### Text under study

* * *

World music is a tricky beast to define. Tracing your ancestry back to monkeys just isn’t enough, but you try telling that to Beyonce. Take this year’s Aotearoa contingent for example: what is it, exactly, that makes ‘World music’ of Little Bushmen, Anika Moa, and Shona Laing?
Luckily, semantics were of no concern to the 35,000 strong crowd who baked in the Taranaki sun over the weekend. Festival goers overdosed on more music, food and sun than they could shake their samosas at. A short stroll around the beautiful gardens linked acts as diverse as a 15 piece Afro-beat band (led by Seun Kuti, son of the legendary Fela Kuti), blind Aboriginal singer Geoffrey Gurrumul Yunupingu, and NZ’s own Fat Freddys Drop. Other highlights included Speed Caravan (led by oud player Mehdi Haddab, the French/Algerian equivalent of Kirk Hammett), eccentric Chinese performer Sa Dingding, and the irrepressible Ska Cubano—who successfully encouraged a handful of sun-drenched party-folk to cool off in the duck pond, much to security’s disgust.

* * *

### Source data
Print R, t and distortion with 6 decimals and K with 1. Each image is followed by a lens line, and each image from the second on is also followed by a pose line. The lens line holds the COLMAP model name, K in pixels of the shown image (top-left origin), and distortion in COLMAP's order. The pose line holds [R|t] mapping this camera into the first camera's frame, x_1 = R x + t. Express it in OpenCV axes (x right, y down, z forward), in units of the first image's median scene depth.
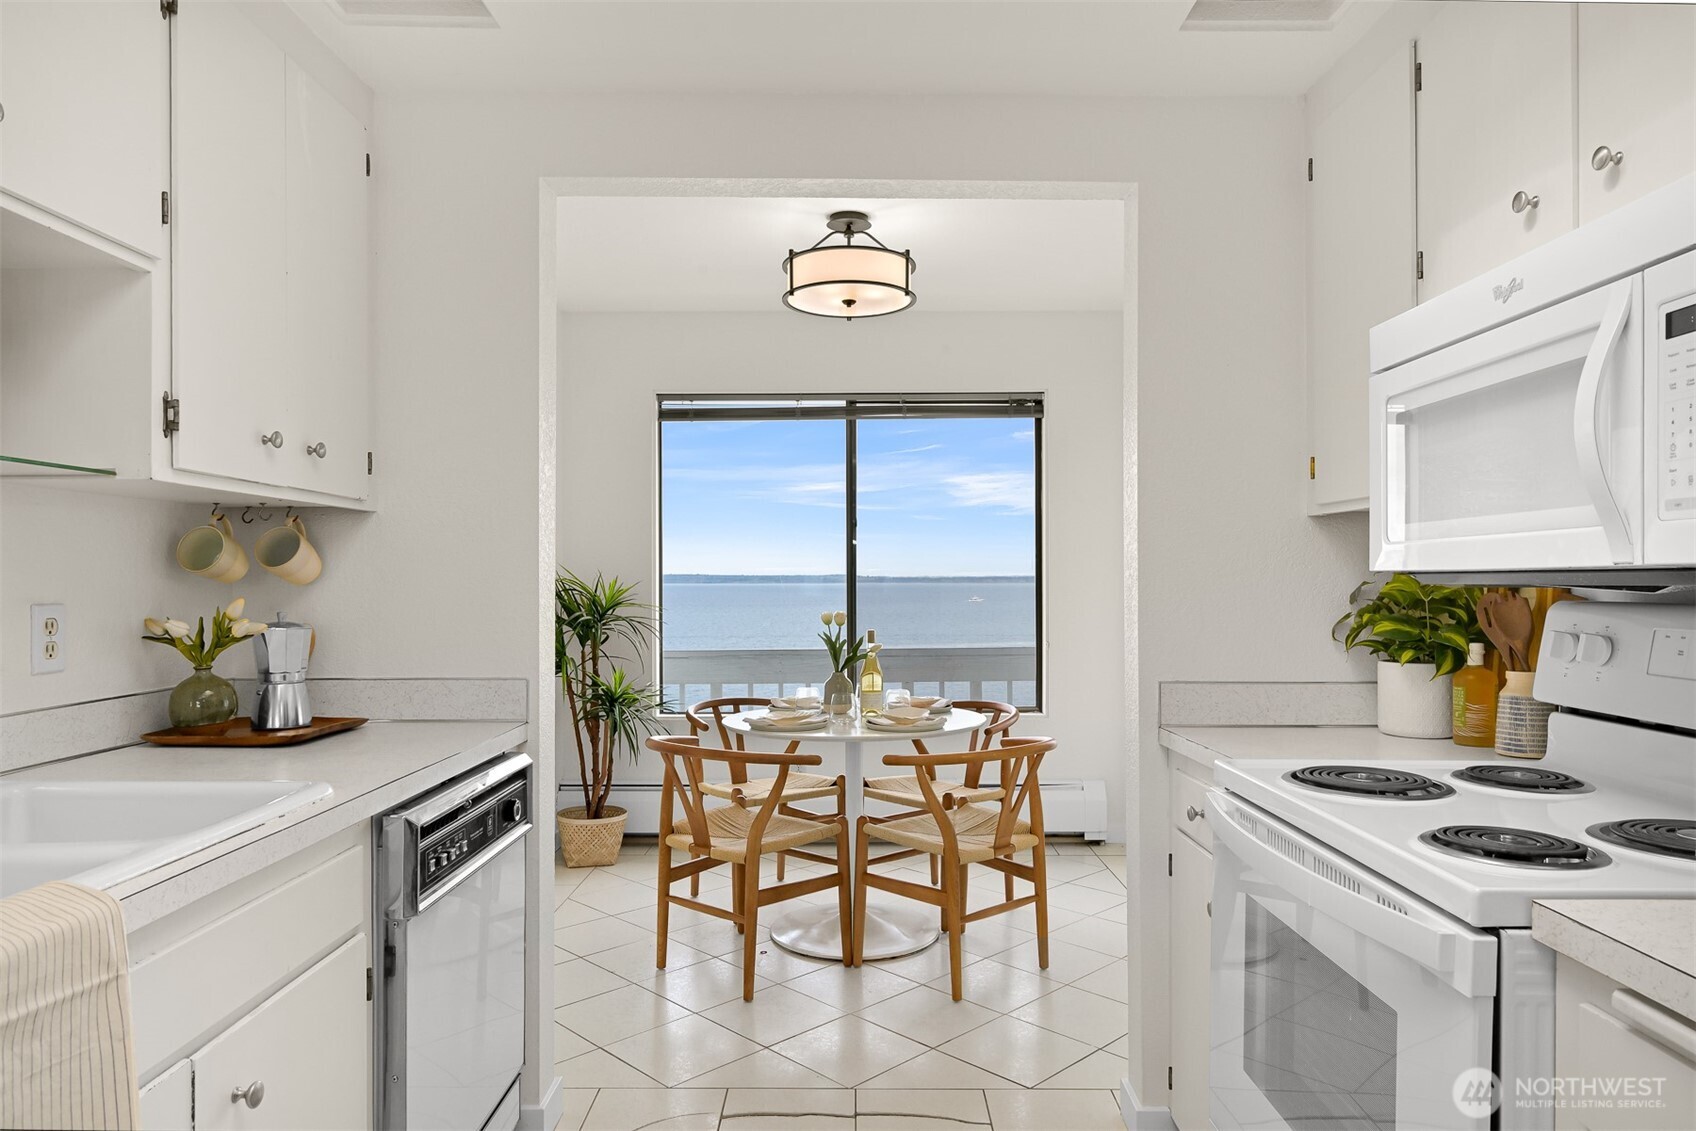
lens RADIAL K [[1062.4, 0, 841.0], [0, 1062.4, 578.8], [0, 0, 1]] dist [-0.000334, 0.003046]
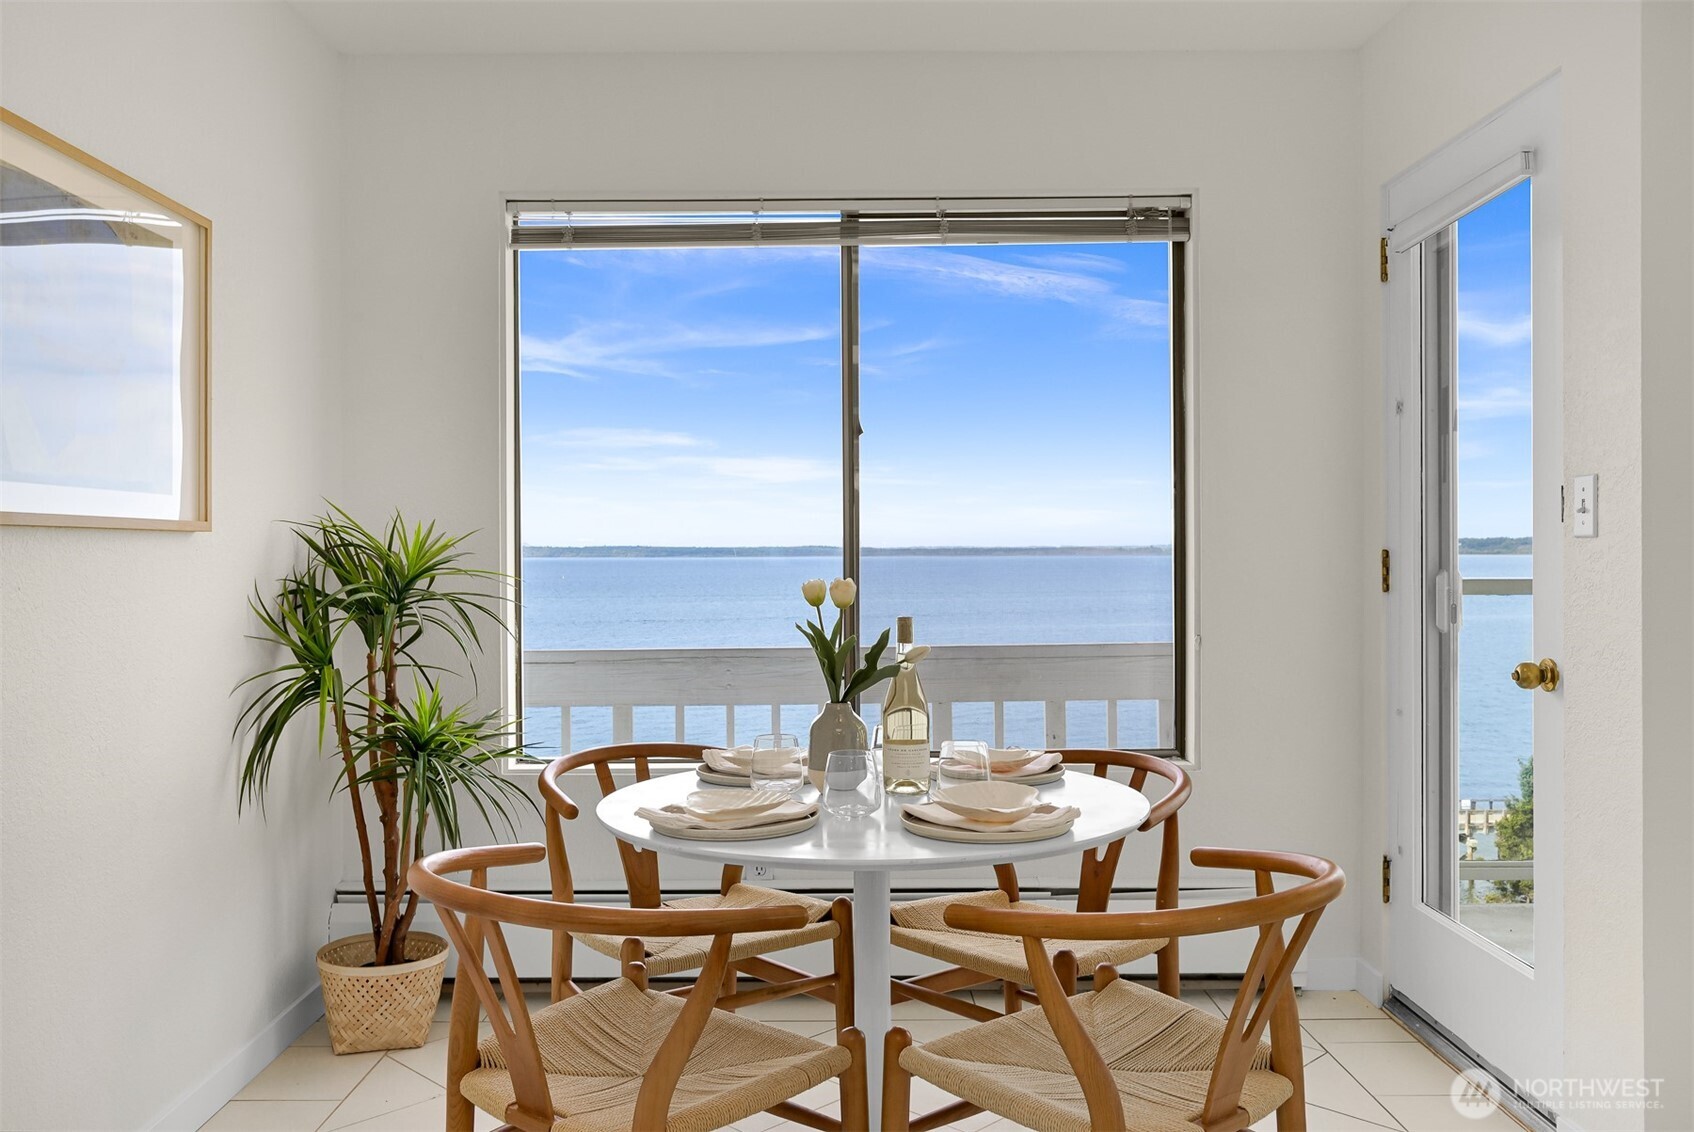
lens RADIAL K [[1272.1, 0, 830.7], [0, 1272.1, 552.8], [0, 0, 1]] dist [0.026925, 0.001086]
pose [[0.999926, -0.002485, 0.011947, -0.012908], [0.002476, 0.999997, 0.000714, 0.018715], [-0.011949, -0.000684, 0.999928, 0.422274]]
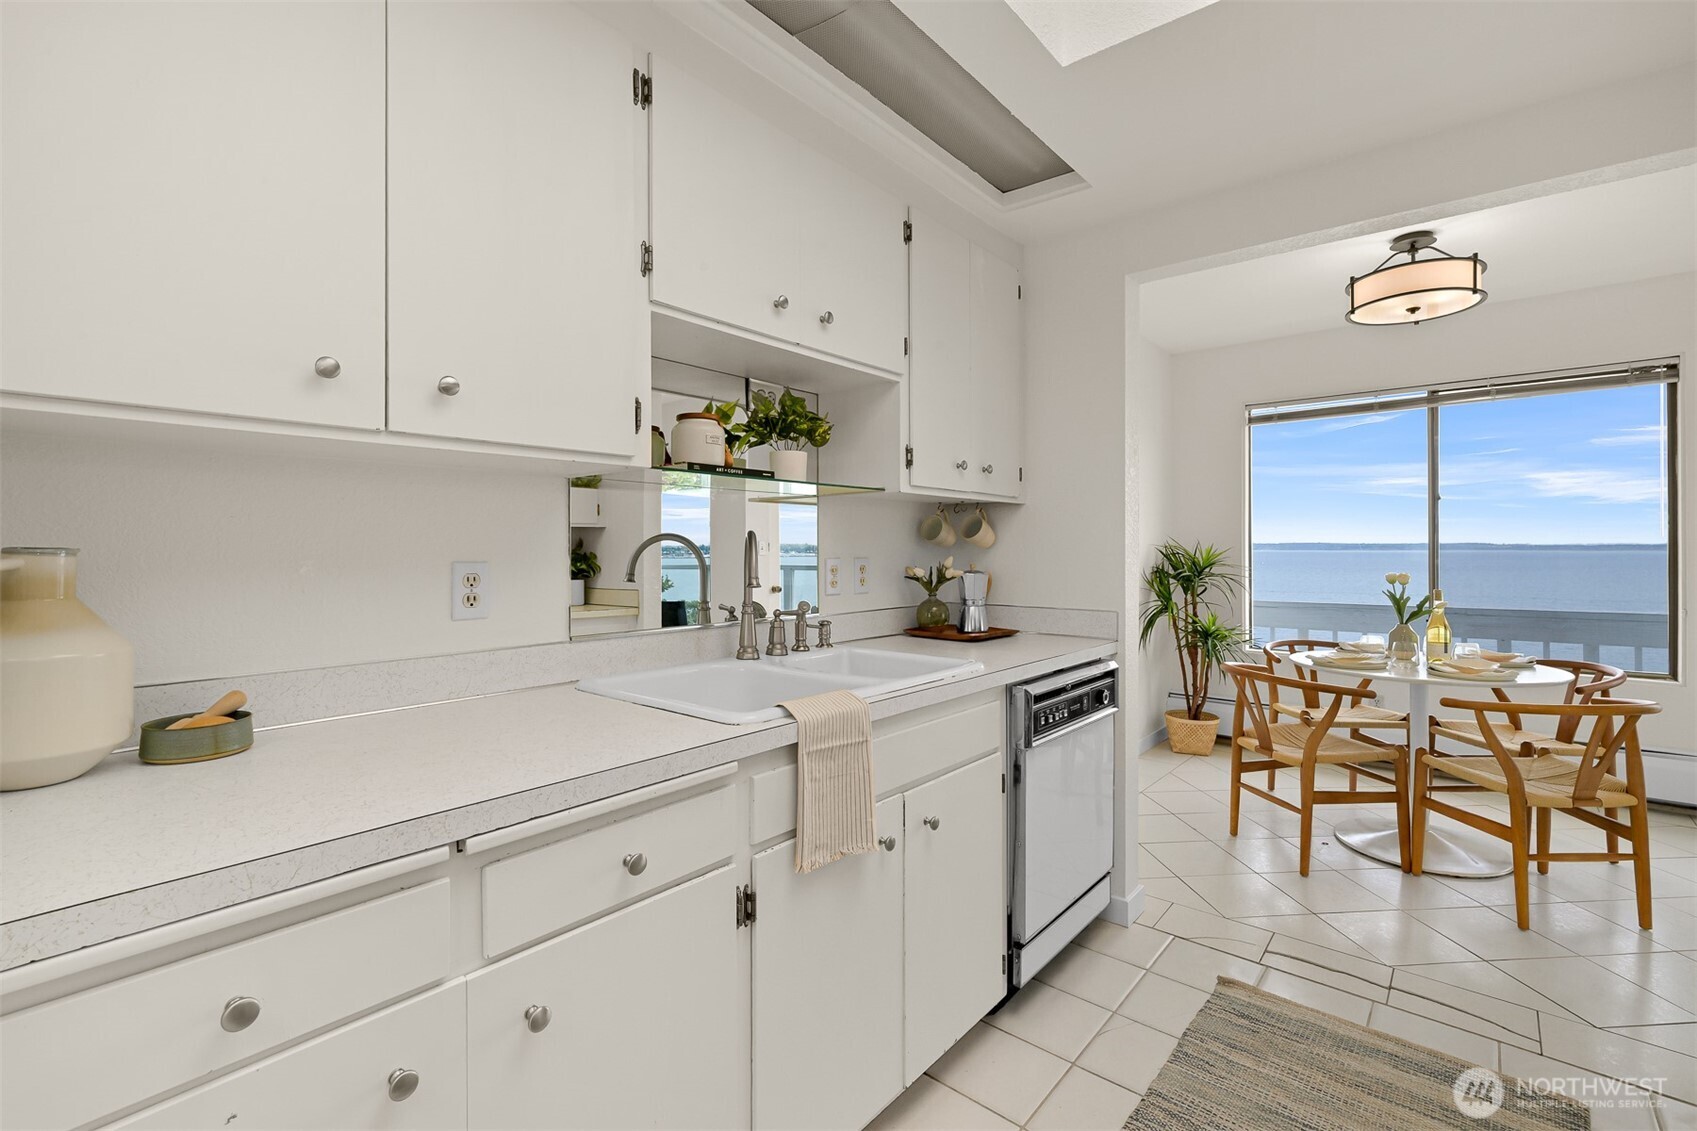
lens RADIAL K [[746.0, 0, 850.1], [0, 746.0, 546.4], [0, 0, 1]] dist [0.000282, -0.000955]
pose [[0.765183, -0.000292, -0.643813, 0.061801], [0.000132, 1.000000, -0.000296, 0.001468], [0.643813, 0.000141, 0.765183, -0.031421]]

* * *

### What this exercise asks
- a) According to the festival review, why did a handful of festival goers get into the duck pond?
- b) Translate this sentence from the festival review into Spanish: "World music is a tricky beast to define."

### Answers by item
- a) Ska Cubano encouraged a handful of sun-drenched party-goers to go into the duck pond to cool off. Security disapproved.

- b) La música del mundo es una bestia difícil de definir.